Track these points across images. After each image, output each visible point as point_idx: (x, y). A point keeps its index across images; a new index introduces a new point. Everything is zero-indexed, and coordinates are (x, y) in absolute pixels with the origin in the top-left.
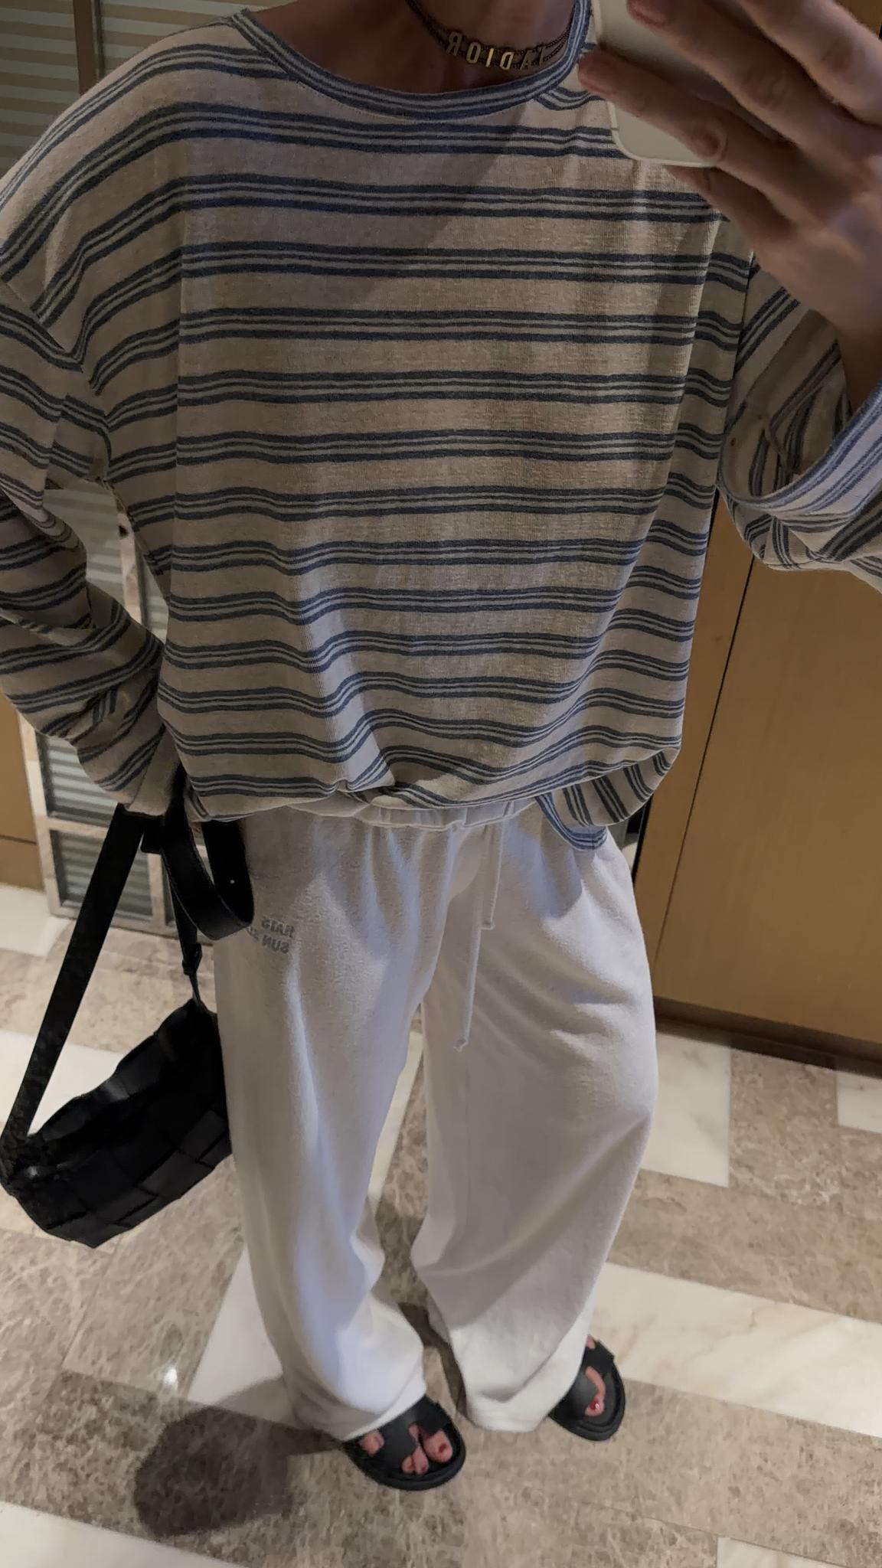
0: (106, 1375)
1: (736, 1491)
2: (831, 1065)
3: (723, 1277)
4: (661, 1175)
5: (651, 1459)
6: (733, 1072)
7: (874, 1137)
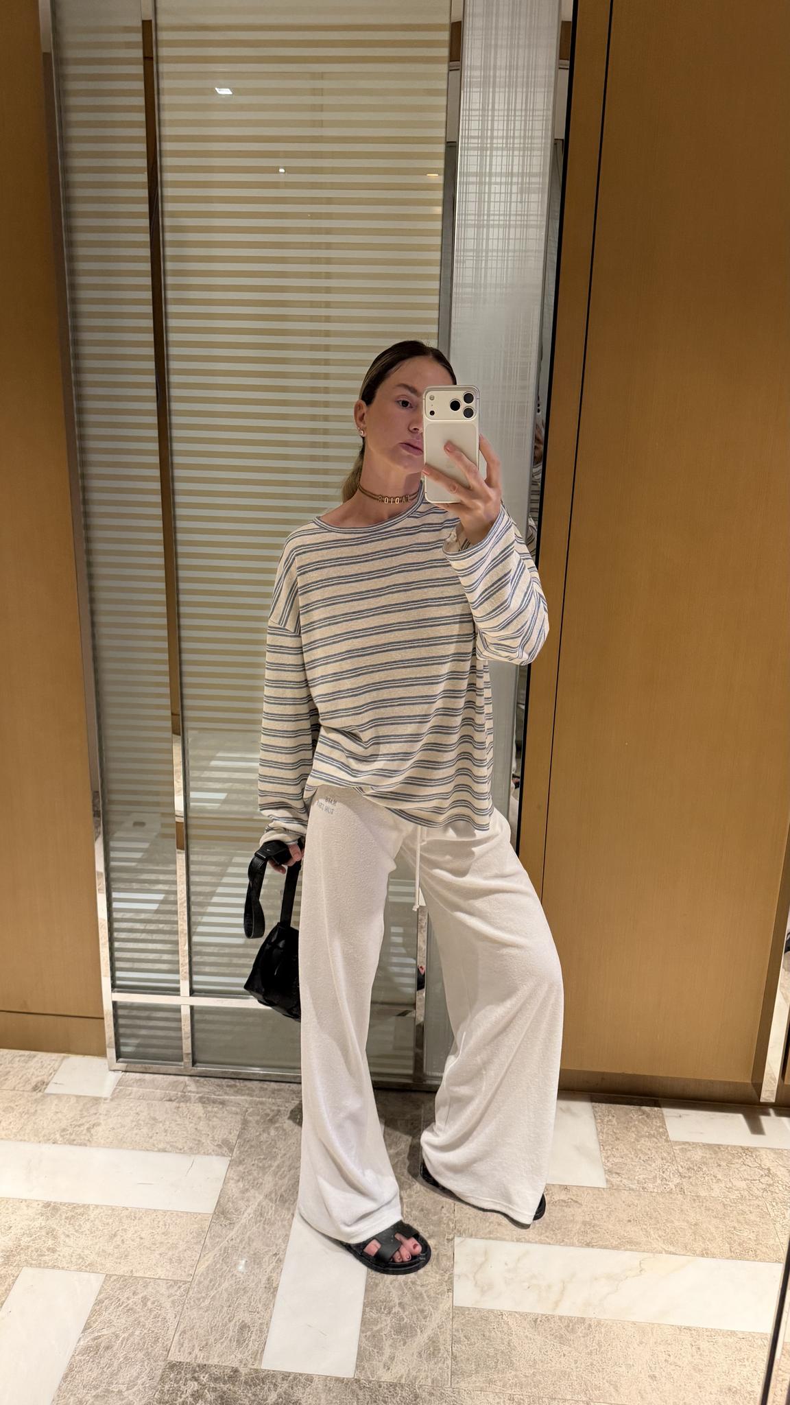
0: (200, 1361)
2: (657, 1105)
3: (615, 1243)
4: (560, 1186)
6: (595, 1117)
7: (695, 1145)
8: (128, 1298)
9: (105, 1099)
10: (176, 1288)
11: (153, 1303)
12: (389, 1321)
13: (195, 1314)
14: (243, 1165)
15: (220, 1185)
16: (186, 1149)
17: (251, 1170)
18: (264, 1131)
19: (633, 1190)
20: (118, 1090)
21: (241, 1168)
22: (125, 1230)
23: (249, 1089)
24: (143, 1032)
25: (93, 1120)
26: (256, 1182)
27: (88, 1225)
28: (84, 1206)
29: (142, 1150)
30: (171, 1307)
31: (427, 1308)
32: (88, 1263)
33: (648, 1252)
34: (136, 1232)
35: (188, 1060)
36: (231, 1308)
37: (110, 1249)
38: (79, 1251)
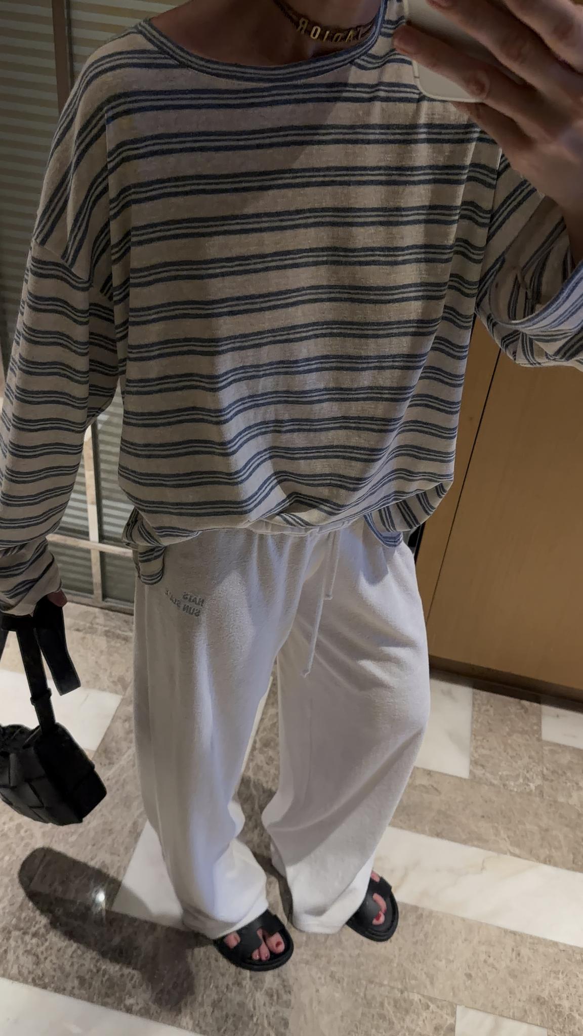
0: (58, 894)
1: (469, 976)
2: (538, 701)
3: (464, 837)
4: (424, 770)
5: (415, 954)
6: (473, 704)
7: (564, 748)
15: (107, 722)
19: (493, 785)
33: (493, 851)
35: (98, 592)
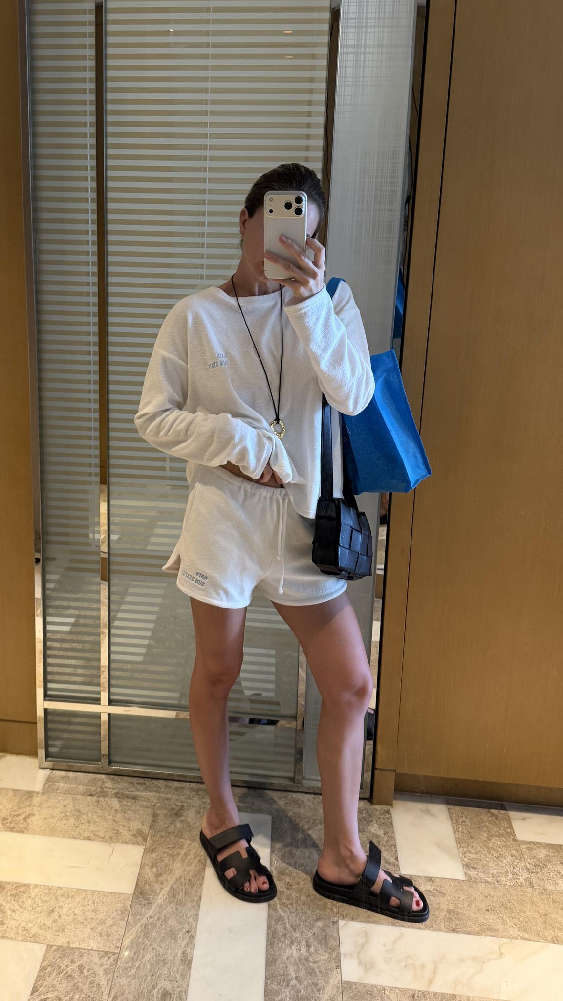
4: (427, 877)
6: (451, 817)
7: (540, 845)
8: (67, 966)
9: (38, 793)
10: (106, 959)
11: (88, 971)
12: (288, 993)
13: (123, 981)
14: (155, 852)
15: (137, 870)
16: (107, 837)
17: (163, 857)
18: (171, 823)
19: (488, 882)
20: (47, 786)
21: (154, 855)
22: (61, 907)
23: (156, 786)
24: (66, 735)
25: (28, 811)
26: (168, 868)
27: (30, 902)
28: (25, 885)
29: (70, 838)
30: (103, 974)
31: (319, 982)
32: (31, 935)
33: (506, 938)
34: (70, 909)
35: (105, 760)
36: (154, 977)
37: (49, 923)
38: (24, 924)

*WORK TO BE COMPLETED:* Change "zero-indexed" to "one-indexed" throughout the material above and reproduce it with all other wording and figures unchanged. Omit the pictures from your answer.

*EXERCISE RESULT:*
Track these points across images. After each image, output each visible point as point_idx: (x, y). A point keeps its index across images; a new index introduces a new point. Everything is one-indexed, and coordinates are (x, y) in absolute pixels with the origin in the top-left.
0: (106, 1375)
1: (736, 1491)
2: (831, 1065)
3: (723, 1277)
4: (661, 1175)
5: (651, 1459)
6: (733, 1072)
7: (874, 1137)
0: (200, 1361)
2: (657, 1105)
3: (615, 1243)
4: (560, 1186)
6: (595, 1117)
7: (695, 1145)
8: (128, 1298)
9: (105, 1099)
10: (176, 1288)
11: (153, 1303)
12: (389, 1321)
13: (195, 1314)
14: (243, 1165)
15: (220, 1185)
16: (186, 1149)
17: (251, 1170)
18: (264, 1131)
19: (633, 1190)
20: (118, 1090)
21: (241, 1168)
22: (125, 1230)
23: (249, 1089)
24: (143, 1032)
25: (93, 1120)
26: (256, 1182)
27: (88, 1225)
28: (84, 1206)
29: (142, 1150)
30: (171, 1307)
31: (427, 1308)
32: (88, 1263)
33: (648, 1252)
34: (136, 1232)
35: (188, 1060)
36: (231, 1308)
37: (110, 1249)
38: (79, 1251)
0: (58, 894)
1: (469, 976)
2: (538, 701)
3: (464, 837)
4: (424, 770)
5: (415, 954)
6: (473, 704)
7: (564, 748)
15: (107, 722)
19: (493, 785)
33: (493, 851)
35: (98, 592)
4: (427, 877)
6: (451, 817)
7: (540, 845)
8: (67, 966)
9: (38, 793)
10: (106, 959)
11: (88, 971)
12: (288, 993)
13: (123, 981)
14: (155, 852)
15: (137, 870)
16: (107, 837)
17: (163, 857)
18: (171, 823)
19: (488, 882)
20: (47, 786)
21: (154, 855)
22: (61, 907)
23: (156, 786)
24: (66, 735)
25: (28, 811)
26: (168, 868)
27: (30, 902)
28: (25, 885)
29: (70, 838)
30: (103, 974)
31: (319, 982)
32: (31, 935)
33: (506, 938)
34: (70, 909)
35: (105, 760)
36: (154, 977)
37: (49, 923)
38: (24, 924)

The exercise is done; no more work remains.